On Sunday morning, Portland police said six kinds of “riot control agents and less-lethal impact munitions” had been fired into the crowd, including 40mm “impact rounds” whose diameter would be consistent Fawcett’s injuries.
Later the same morning, Outlaw announced the review into the policing of the rally.
Police in riot gear at the protest. Photograph: Terray Sylvester for the Guardian
Last Friday, Mayor Wheeler announced that Outlaw would be taking personal command of the police response at Saturday’s rally.
Oregon Council on American-Islamic Relations and Portland DSA (Democratic Socialists of America), who both participated in the counter-demonstrations, issued a joint statement calling for police reforms.
Oregon ACLU’s Sarah Armstrong said the police’s “repeated use of excessive force” was “completely unacceptable in a free society”.
On Saturday, Patriot Prayer’s supporters seemed happy with the way in which Portland police handled those who had shown up to oppose their rally. One of the group, Tusitala ‘Tiny’ Toese, said: “The cops did their jobs and we’re proud of them.”
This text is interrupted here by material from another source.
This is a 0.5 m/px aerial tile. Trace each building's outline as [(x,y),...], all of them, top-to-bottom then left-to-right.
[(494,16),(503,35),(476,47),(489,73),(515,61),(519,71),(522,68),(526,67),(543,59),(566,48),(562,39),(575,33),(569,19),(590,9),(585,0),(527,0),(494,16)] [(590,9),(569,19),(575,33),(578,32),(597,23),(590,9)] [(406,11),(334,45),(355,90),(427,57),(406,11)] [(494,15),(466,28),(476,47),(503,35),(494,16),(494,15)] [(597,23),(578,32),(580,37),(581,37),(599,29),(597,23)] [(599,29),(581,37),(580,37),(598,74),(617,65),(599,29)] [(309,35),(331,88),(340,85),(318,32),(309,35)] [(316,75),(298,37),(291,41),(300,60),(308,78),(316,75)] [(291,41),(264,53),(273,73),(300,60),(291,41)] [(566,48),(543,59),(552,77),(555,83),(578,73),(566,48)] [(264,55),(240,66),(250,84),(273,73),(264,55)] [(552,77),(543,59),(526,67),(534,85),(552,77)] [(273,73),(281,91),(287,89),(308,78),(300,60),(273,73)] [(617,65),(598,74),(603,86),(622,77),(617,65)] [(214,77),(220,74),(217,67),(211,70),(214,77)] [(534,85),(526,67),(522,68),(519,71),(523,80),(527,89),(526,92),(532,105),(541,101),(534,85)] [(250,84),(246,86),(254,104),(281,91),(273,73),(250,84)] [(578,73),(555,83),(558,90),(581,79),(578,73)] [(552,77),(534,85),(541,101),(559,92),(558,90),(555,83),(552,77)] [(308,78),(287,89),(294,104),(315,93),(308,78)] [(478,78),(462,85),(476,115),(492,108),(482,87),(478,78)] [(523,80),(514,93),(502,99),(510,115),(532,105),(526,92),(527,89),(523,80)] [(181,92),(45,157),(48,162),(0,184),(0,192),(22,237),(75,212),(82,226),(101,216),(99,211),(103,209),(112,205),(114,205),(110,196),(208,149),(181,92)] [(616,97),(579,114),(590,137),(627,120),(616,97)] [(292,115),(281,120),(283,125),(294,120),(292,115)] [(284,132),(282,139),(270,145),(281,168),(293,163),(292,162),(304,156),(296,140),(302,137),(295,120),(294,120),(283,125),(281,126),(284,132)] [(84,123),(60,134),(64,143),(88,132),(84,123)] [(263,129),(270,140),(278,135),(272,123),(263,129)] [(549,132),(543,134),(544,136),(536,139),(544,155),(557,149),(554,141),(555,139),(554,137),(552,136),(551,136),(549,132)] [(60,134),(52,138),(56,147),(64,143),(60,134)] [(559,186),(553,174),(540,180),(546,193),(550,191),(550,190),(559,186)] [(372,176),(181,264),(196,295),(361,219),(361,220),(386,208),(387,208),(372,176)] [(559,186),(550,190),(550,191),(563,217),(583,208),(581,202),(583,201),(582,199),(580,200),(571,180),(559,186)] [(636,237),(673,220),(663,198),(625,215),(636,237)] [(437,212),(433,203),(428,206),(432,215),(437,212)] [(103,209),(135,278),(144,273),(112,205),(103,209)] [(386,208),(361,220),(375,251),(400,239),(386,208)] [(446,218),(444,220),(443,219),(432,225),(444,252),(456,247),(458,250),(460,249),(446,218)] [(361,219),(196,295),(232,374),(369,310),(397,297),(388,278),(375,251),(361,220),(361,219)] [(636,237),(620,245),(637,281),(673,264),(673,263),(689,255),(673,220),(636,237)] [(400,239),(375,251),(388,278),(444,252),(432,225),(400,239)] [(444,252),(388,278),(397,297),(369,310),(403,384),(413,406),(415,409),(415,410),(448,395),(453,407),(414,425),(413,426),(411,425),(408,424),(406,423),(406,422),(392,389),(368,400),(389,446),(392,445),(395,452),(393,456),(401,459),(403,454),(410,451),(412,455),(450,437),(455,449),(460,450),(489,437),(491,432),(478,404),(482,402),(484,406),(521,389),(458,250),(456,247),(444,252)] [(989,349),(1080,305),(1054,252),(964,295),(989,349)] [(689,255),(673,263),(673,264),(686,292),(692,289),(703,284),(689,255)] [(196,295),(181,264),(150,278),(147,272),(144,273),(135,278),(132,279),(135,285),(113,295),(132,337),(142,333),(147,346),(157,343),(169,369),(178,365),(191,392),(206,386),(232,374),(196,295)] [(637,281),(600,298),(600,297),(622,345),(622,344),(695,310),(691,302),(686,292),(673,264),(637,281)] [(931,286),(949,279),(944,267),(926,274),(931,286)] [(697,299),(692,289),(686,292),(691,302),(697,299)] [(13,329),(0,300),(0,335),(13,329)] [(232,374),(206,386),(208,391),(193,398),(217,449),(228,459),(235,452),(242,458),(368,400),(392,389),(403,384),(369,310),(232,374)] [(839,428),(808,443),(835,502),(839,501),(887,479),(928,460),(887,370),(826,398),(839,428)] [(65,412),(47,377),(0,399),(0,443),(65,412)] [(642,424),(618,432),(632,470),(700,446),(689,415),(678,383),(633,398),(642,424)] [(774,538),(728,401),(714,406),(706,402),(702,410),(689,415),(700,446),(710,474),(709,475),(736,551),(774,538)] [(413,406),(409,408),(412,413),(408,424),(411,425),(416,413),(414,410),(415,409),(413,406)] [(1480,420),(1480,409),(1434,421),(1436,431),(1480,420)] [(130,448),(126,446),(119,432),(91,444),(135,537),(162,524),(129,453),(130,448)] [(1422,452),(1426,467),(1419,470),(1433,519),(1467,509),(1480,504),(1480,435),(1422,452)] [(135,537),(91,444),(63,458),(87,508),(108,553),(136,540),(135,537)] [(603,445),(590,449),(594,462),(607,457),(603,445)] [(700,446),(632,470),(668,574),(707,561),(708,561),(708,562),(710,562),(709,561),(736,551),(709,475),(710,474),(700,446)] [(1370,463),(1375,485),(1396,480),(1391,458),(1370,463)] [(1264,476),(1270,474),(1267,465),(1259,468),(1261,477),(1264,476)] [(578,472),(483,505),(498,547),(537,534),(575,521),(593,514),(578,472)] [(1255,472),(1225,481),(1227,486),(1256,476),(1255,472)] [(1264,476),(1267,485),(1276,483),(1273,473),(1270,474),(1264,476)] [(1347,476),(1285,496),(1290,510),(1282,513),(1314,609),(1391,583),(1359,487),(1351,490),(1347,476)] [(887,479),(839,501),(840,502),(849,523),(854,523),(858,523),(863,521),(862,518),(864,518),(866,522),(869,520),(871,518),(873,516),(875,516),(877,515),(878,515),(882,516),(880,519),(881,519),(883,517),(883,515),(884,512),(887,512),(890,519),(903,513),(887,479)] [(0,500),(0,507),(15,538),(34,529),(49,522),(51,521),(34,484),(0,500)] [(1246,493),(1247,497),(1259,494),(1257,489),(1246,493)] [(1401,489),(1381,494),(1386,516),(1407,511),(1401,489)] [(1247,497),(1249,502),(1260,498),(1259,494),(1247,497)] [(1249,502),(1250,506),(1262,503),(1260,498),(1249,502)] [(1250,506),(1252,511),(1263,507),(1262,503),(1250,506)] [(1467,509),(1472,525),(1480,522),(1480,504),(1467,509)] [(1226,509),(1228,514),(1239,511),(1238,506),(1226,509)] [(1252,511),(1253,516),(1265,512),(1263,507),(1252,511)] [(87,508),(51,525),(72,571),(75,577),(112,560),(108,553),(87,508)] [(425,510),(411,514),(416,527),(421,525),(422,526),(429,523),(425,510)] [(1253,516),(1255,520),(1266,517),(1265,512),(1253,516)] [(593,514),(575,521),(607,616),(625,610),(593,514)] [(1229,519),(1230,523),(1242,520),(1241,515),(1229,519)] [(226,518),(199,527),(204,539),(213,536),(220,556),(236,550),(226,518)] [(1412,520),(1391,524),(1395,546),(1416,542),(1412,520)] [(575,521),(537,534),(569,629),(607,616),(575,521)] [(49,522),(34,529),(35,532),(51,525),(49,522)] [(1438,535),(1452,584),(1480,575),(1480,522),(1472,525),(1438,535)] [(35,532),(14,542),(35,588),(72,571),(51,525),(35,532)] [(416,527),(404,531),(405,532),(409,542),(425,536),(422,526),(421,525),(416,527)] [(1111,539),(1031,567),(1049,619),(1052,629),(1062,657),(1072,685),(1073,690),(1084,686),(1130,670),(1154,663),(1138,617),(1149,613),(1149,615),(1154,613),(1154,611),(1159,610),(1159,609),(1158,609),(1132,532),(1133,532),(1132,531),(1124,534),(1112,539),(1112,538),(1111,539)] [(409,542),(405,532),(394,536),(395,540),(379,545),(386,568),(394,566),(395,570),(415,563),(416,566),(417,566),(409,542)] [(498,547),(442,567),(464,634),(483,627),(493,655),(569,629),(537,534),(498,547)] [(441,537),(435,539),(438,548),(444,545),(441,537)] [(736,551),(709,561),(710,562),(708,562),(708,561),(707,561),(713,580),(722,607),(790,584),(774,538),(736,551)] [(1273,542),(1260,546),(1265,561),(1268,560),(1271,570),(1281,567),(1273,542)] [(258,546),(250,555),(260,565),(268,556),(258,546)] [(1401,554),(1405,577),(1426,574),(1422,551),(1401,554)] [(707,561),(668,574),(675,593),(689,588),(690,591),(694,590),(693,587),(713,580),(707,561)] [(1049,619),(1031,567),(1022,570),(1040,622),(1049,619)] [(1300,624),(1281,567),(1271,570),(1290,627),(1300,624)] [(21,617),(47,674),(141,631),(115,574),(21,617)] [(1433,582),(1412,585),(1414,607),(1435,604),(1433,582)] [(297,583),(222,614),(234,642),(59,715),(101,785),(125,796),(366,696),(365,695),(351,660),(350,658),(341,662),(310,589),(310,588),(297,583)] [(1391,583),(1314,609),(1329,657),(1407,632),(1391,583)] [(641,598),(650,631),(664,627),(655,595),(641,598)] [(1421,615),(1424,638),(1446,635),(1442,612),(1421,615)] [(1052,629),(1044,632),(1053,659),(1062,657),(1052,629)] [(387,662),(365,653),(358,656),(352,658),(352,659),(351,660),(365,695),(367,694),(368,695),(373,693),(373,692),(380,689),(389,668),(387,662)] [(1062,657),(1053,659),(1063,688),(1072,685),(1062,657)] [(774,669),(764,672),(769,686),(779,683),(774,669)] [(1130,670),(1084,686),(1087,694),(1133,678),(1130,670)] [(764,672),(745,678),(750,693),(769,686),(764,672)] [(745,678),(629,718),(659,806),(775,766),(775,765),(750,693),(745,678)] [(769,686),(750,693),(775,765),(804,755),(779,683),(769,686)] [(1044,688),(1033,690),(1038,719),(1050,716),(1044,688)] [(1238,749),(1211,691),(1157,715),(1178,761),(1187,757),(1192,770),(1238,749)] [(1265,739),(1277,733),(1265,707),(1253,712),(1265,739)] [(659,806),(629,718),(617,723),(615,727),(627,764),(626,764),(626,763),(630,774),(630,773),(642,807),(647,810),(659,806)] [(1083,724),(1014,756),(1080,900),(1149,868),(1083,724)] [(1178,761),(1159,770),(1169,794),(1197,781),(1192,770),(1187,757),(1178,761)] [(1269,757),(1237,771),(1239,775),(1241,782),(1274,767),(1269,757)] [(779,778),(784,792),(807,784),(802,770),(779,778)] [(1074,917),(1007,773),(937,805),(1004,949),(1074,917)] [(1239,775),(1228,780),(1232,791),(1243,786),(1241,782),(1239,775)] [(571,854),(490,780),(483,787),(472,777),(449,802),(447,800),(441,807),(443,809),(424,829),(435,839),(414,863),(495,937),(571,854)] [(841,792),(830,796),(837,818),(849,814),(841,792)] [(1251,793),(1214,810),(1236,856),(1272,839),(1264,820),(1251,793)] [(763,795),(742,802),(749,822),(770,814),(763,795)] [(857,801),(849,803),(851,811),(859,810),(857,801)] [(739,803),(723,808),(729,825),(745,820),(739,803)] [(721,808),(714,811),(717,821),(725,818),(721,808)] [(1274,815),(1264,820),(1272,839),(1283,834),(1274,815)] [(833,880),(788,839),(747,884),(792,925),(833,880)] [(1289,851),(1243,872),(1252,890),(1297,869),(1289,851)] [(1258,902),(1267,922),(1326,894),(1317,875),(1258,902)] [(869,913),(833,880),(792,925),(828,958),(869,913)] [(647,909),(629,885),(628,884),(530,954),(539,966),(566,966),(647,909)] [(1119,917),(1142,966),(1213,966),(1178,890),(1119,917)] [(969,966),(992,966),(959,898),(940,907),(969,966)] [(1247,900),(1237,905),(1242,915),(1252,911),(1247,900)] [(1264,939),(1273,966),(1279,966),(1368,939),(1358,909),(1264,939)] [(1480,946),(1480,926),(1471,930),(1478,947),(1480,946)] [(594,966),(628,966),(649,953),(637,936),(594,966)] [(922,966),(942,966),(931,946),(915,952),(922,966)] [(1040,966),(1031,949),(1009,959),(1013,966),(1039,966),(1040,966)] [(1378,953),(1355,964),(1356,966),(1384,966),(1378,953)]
Earlier, as police fired flash-bangs at counter-protesters, Toese and the rest of the 400-strong Patriot Prayer group had chanted from across the street: “Lock them up, lock them up.”
Fawcett said Saturday’s events will long be a source of pain and confusion. “Police are supposed to protect people from violence,” she said. “When it’s the police who assault you, where do you go? Does anyone know?”
Saturday’s crowd of more than 400 was one of Patriot Prayer’s biggest to date in a series of over 30 events held in the Pacific north-west and northern California during the life of the Trump administration.